Short-answer chart tasks:

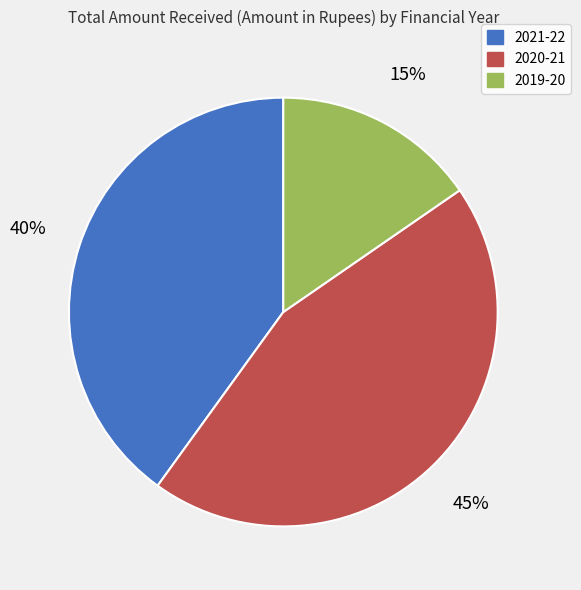

True or false: 2019-20 accounts for 2% of the total.

False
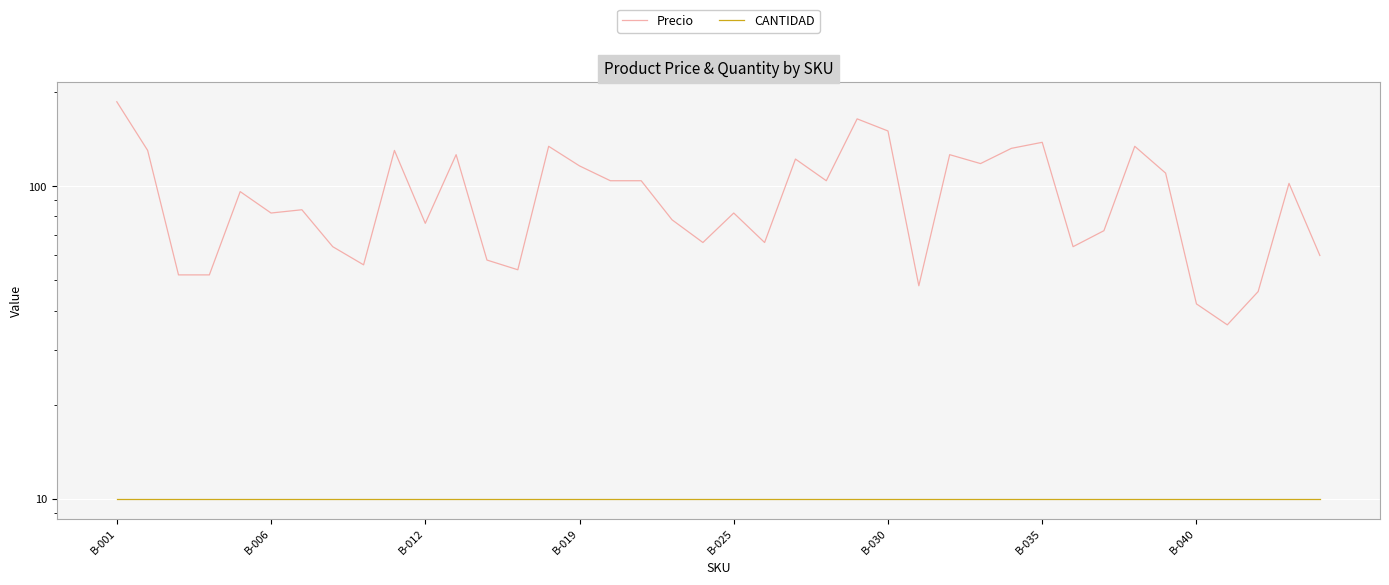

True or false: CANTIDAD and Precio intersect in this chart.

False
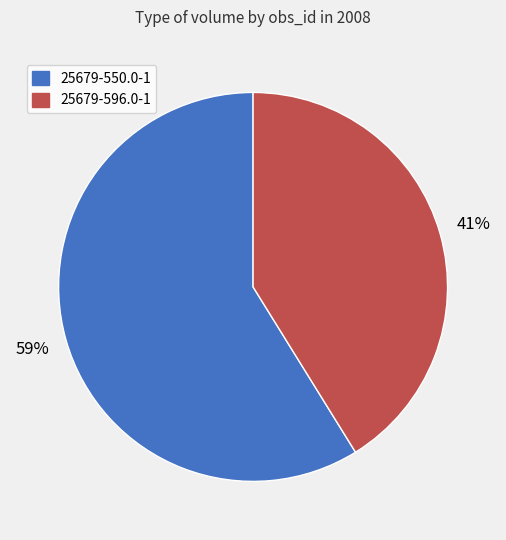

Which category accounts for the majority?

25679-550.0-1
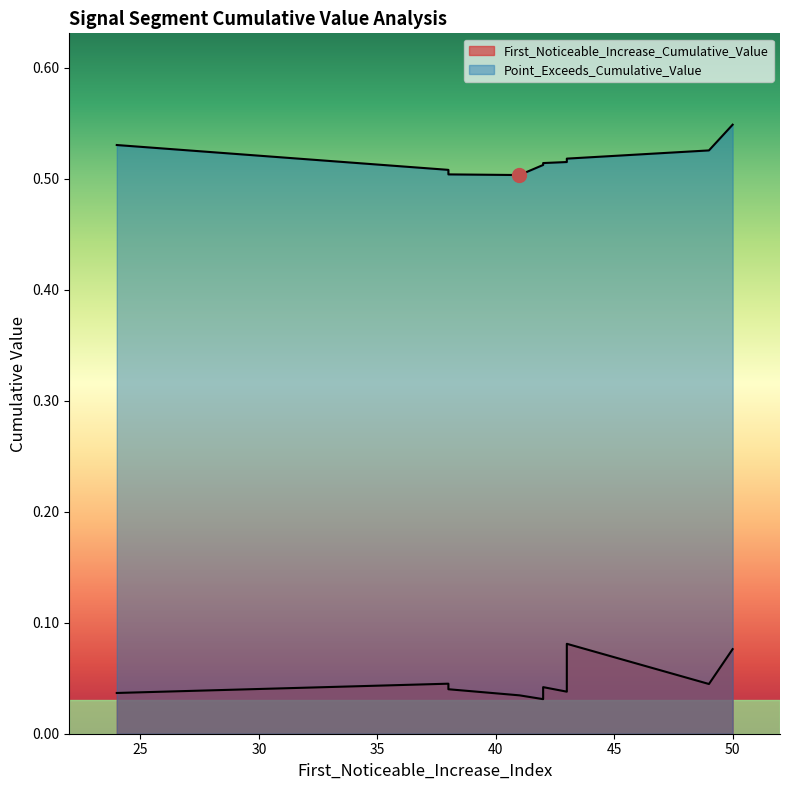

Between 42 and 43, which is larger?

43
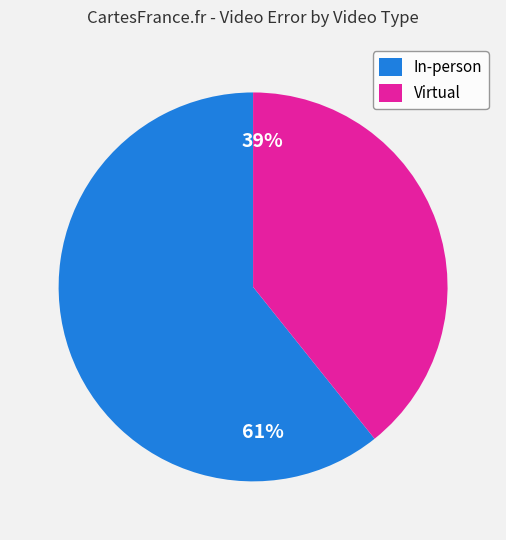

Is it true that In-person is 61% of the pie?

True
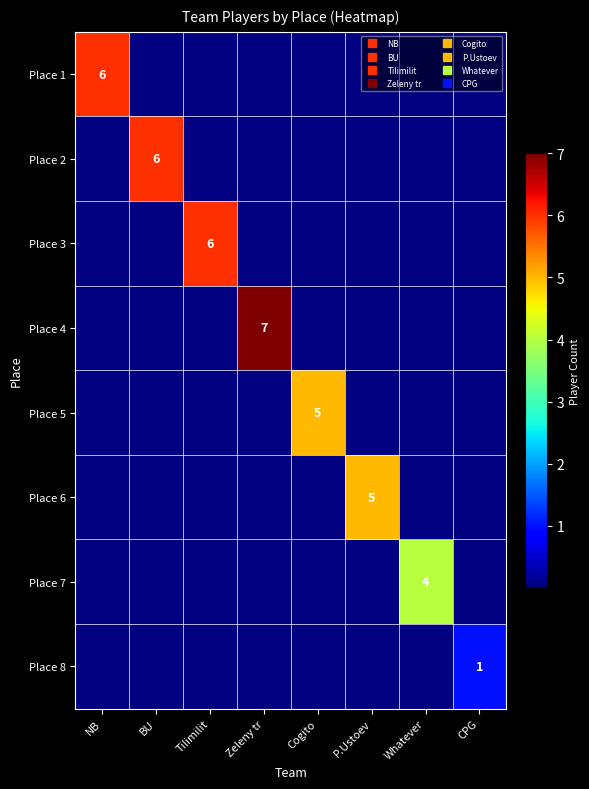

At how many categories does at least one series exceed 1?

7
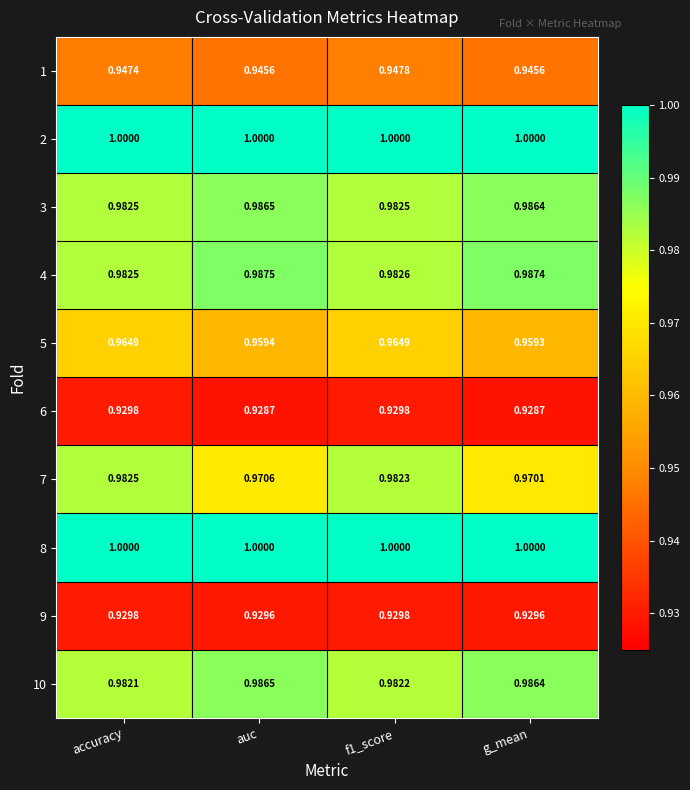

Which category has the highest value in the 10 series?

auc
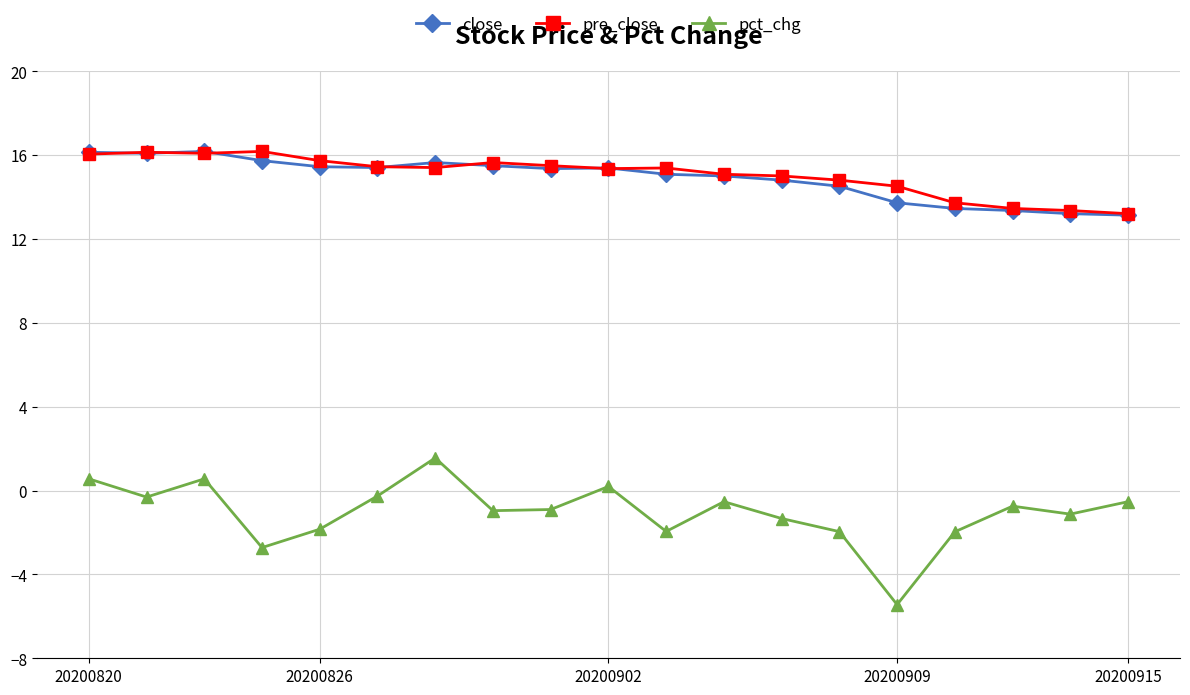

True or false: close and pct_chg cross at least once.

False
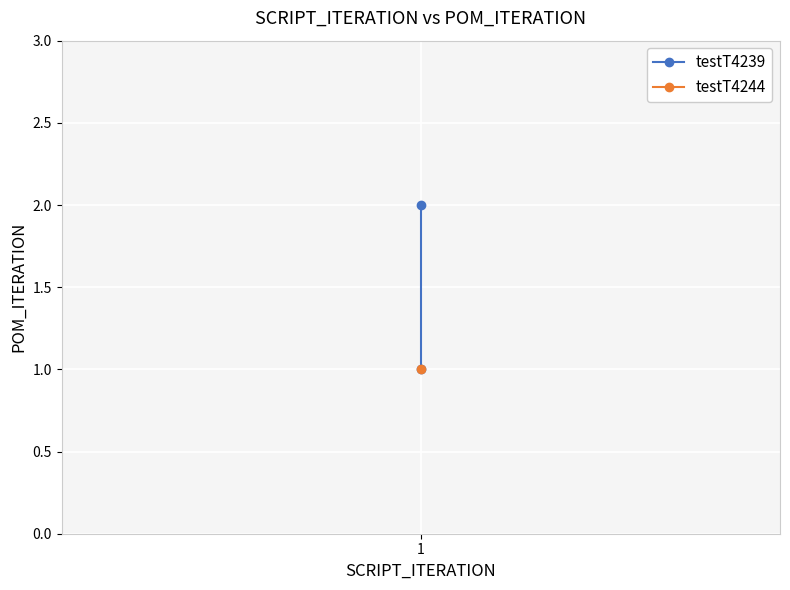

The value at 1 is 1. True or false?

True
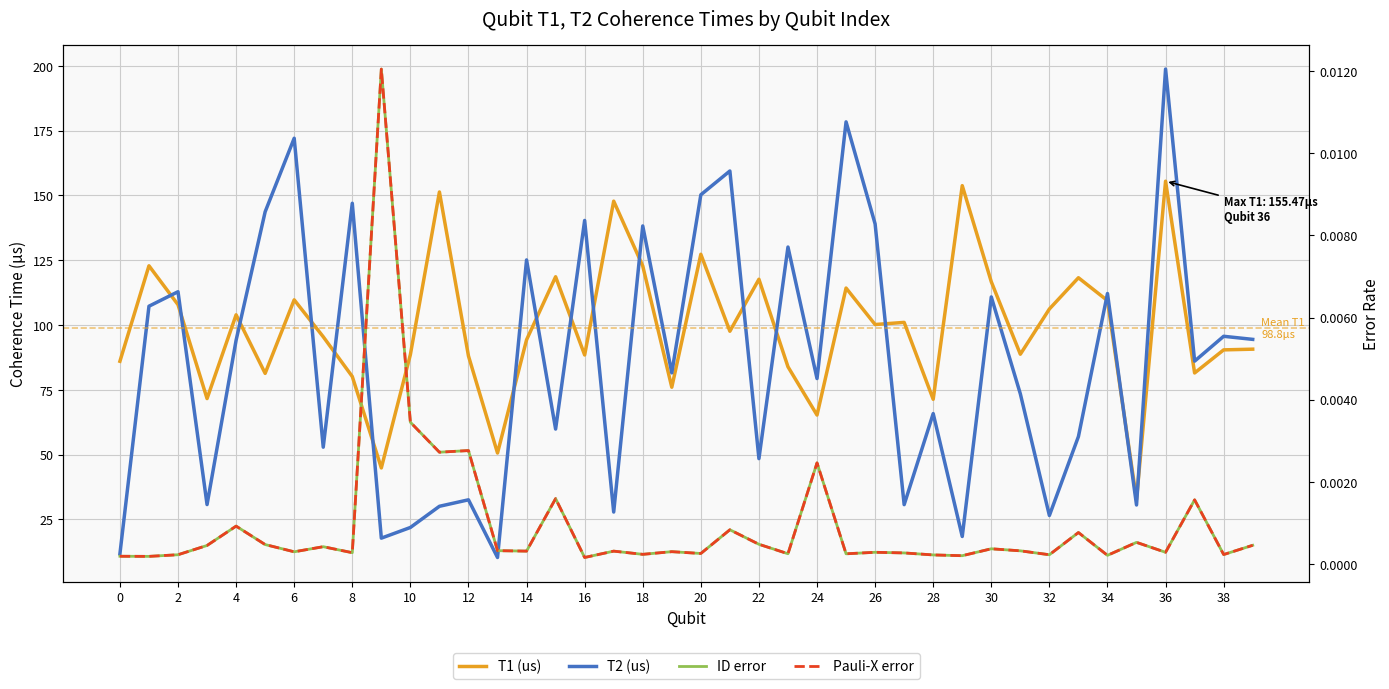

In T1 (us), how many points are higher than both neighbors (excluding endpoints)?

13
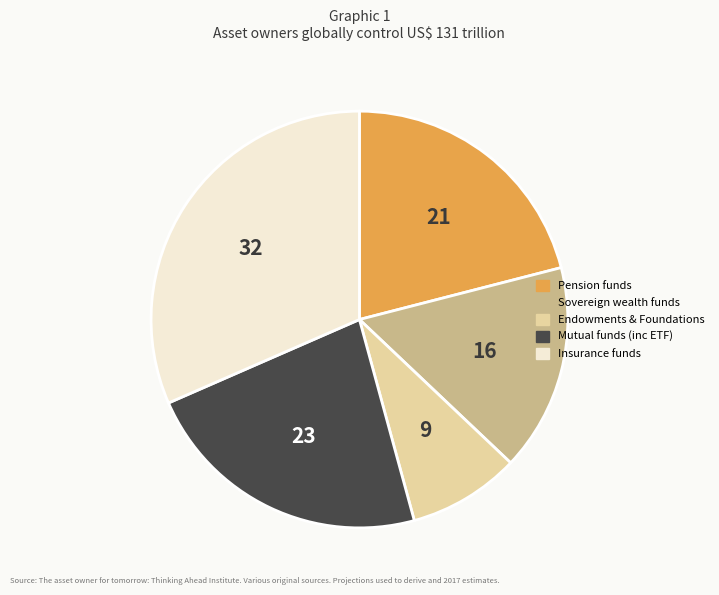

Count the number of slices in the pie.

5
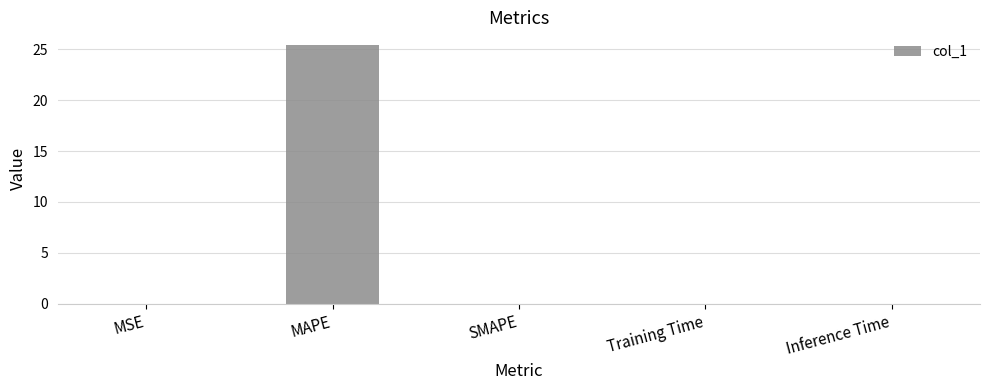

What is the maximum value shown in the chart?

25.4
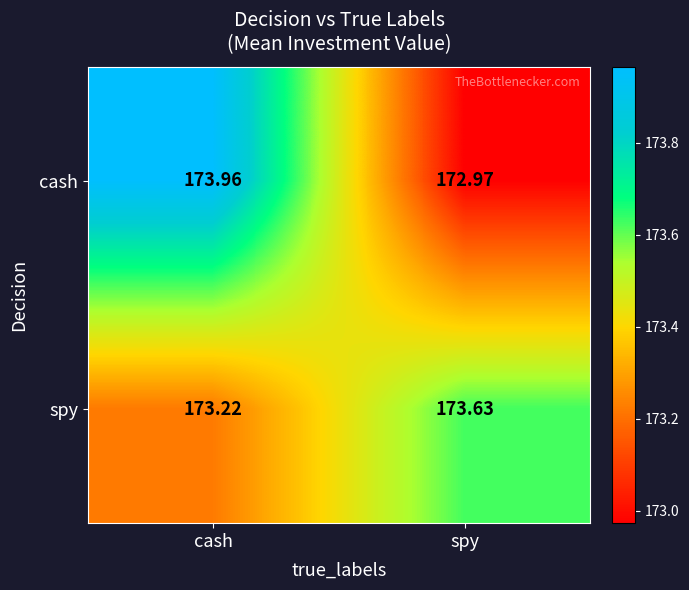

How many categories are shown in the chart?

2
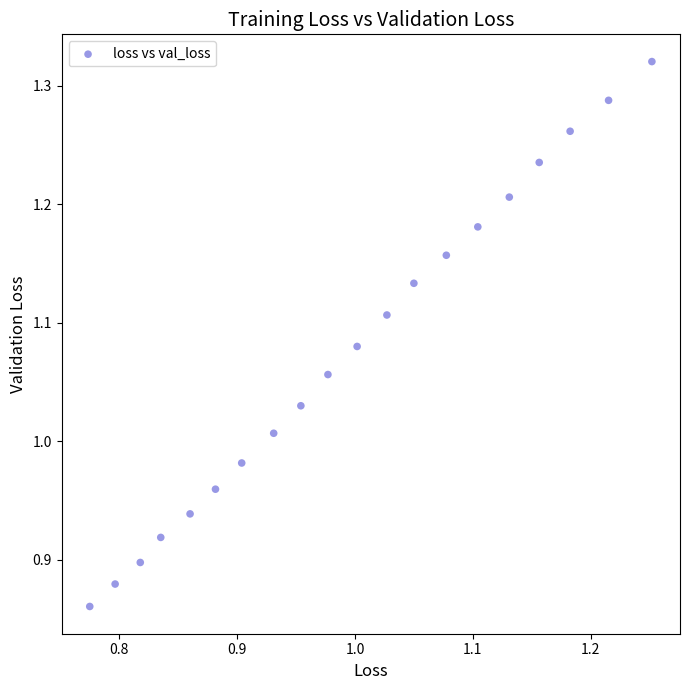

What is the range of Y values (max minus min)?

0.5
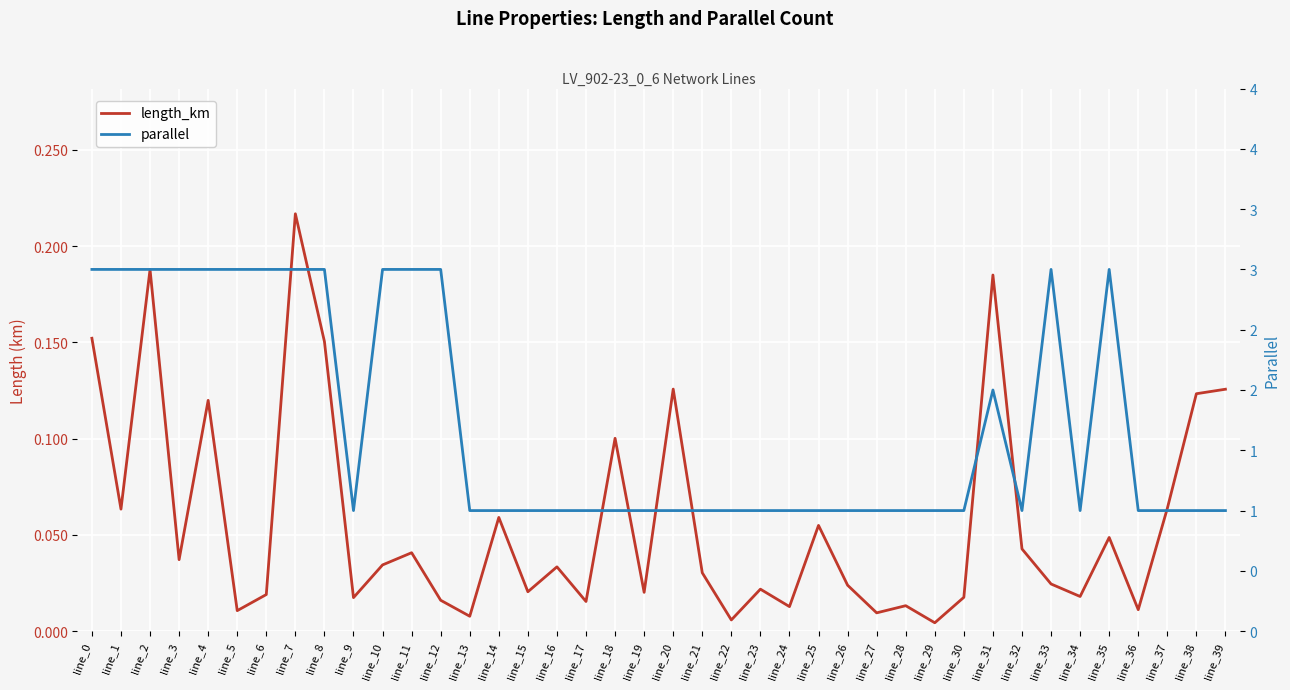

How many values in the parallel series exceed 1?

15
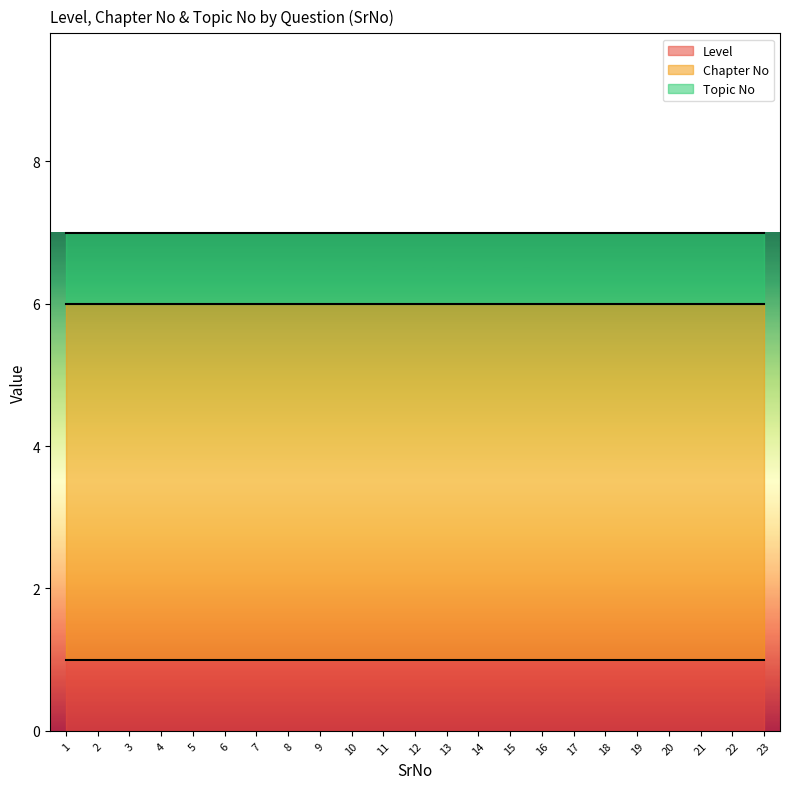

True or false: Chapter No and Topic No intersect in this chart.

False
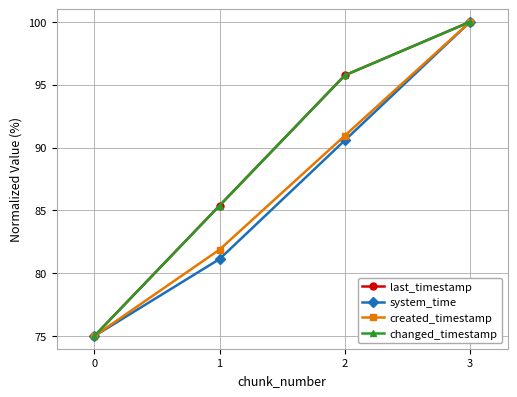

Does the chart have visible grid lines?

Yes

- [Exercise] Count the lines in the items above that contain the word "intersect", and reply with the number alone.

- [Solution] 2